ACTIVITY
From the entries below, copy every line that holds the word "index".

(Extracted data entries)
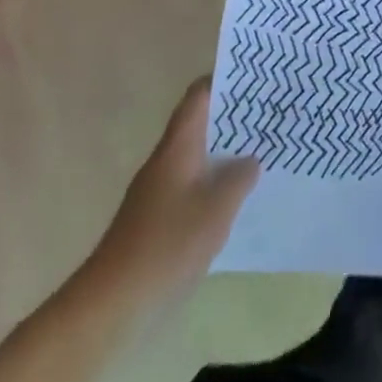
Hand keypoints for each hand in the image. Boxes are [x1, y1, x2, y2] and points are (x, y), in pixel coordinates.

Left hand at [89, 77, 258, 309]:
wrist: (113, 303)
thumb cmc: (167, 245)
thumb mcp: (216, 209)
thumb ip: (239, 178)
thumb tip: (250, 160)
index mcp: (177, 147)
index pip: (198, 96)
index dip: (223, 80)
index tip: (254, 78)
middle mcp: (165, 160)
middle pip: (199, 124)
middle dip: (231, 117)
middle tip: (268, 114)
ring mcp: (158, 190)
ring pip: (197, 156)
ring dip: (225, 151)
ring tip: (261, 151)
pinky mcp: (157, 219)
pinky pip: (192, 185)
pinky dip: (214, 182)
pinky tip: (237, 198)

PROBLEM SOLUTION
index mcp: (177, 147)
index pip: (198, 96)
index dip: (223, 80)
index tip: (254, 78)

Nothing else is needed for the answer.